Written instruction A:
Copy word for word the passage of the snake forum thread from "Out of curiousity" up to and including "years or less?".
Written instruction B:
Which distinct usernames post in the snake forum thread?
Written instruction C:
Summarize the snake forum thread in two sentences.

Document:
· · ·

# whats better boa or python



## CLUSTER ONE (Aug 2, 2006)

what does every one think is better colombian boa or red tailed or ball bython and how big of tank for an adult boa?
please give your reasons to


----------



## KINGofKINGS (Jul 24, 2006)

well if your having to ask then that means your a newb which means your better off with a ball... a ball will stay smaller.... BUT a ball might be a pickier eater... a boa would be more enjoyable to handle and I think the better overall snake BUT will reach 8-10 feet and thats a BIG snake... an adult boa would need a large enclosure.... a 6x2 footprint would probably do


----------



## Mettle (Dec 29, 2003)

Out of curiousity - what's the growth rate of a red tail? If one gets it as a hatchling.


----------



## KINGofKINGS (Jul 24, 2006)

they grow pretty fast! probably get up to 7-8 feet within a couple years or less?


----------



## CLUSTER ONE (Aug 2, 2006)

i i havent had many snakes so i dont know too much about them so i wanted to know which everyone thought was better ive had a ball before but never a boa so i was curious because im looking to get a snake


----------



## KINGofKINGS (Jul 24, 2006)

i can already tell you that a boa will get to big for you... try a cornsnake?

· · ·

Dataset section:
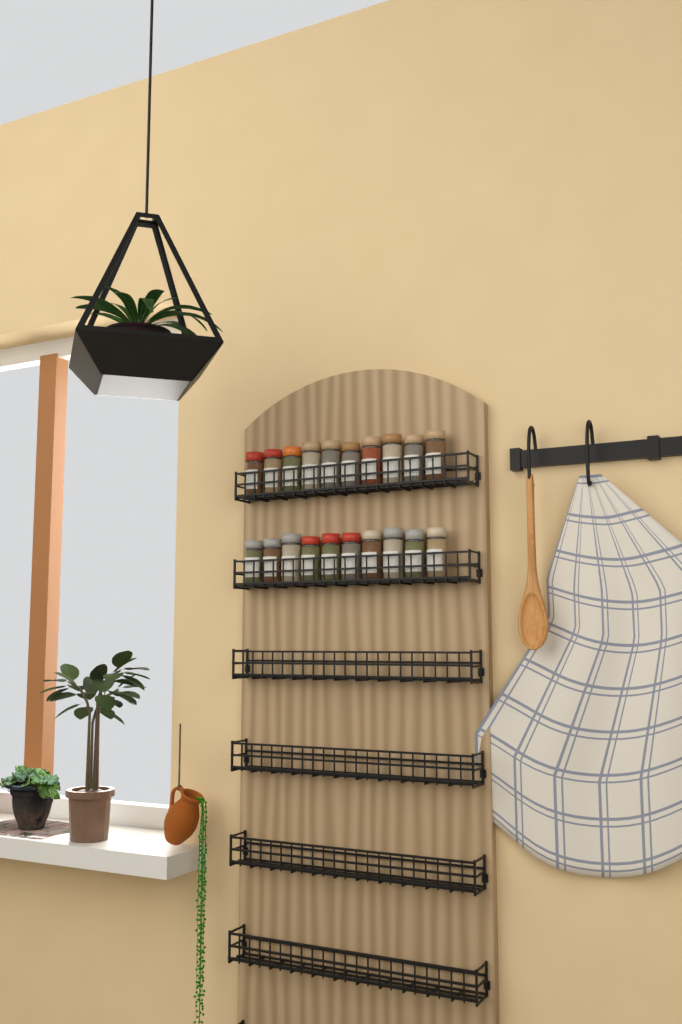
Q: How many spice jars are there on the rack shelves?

· · ·

Solution A:
Out of curiousity - what's the growth rate of a red tail? If one gets it as a hatchling.


----------



## KINGofKINGS (Jul 24, 2006)

they grow pretty fast! probably get up to 7-8 feet within a couple years or less?

Solution B:
CLUSTER ONE, KINGofKINGS, Mettle

Solution C:
A poster asks whether a Colombian boa, a red-tailed boa, or a ball python is better, and how big a tank an adult boa needs. Another poster says a newcomer is better off with a ball python because it stays smaller, notes that a boa reaches 8-10 feet and would need about a 6x2 footprint, and then suggests a cornsnake because a boa would get too big.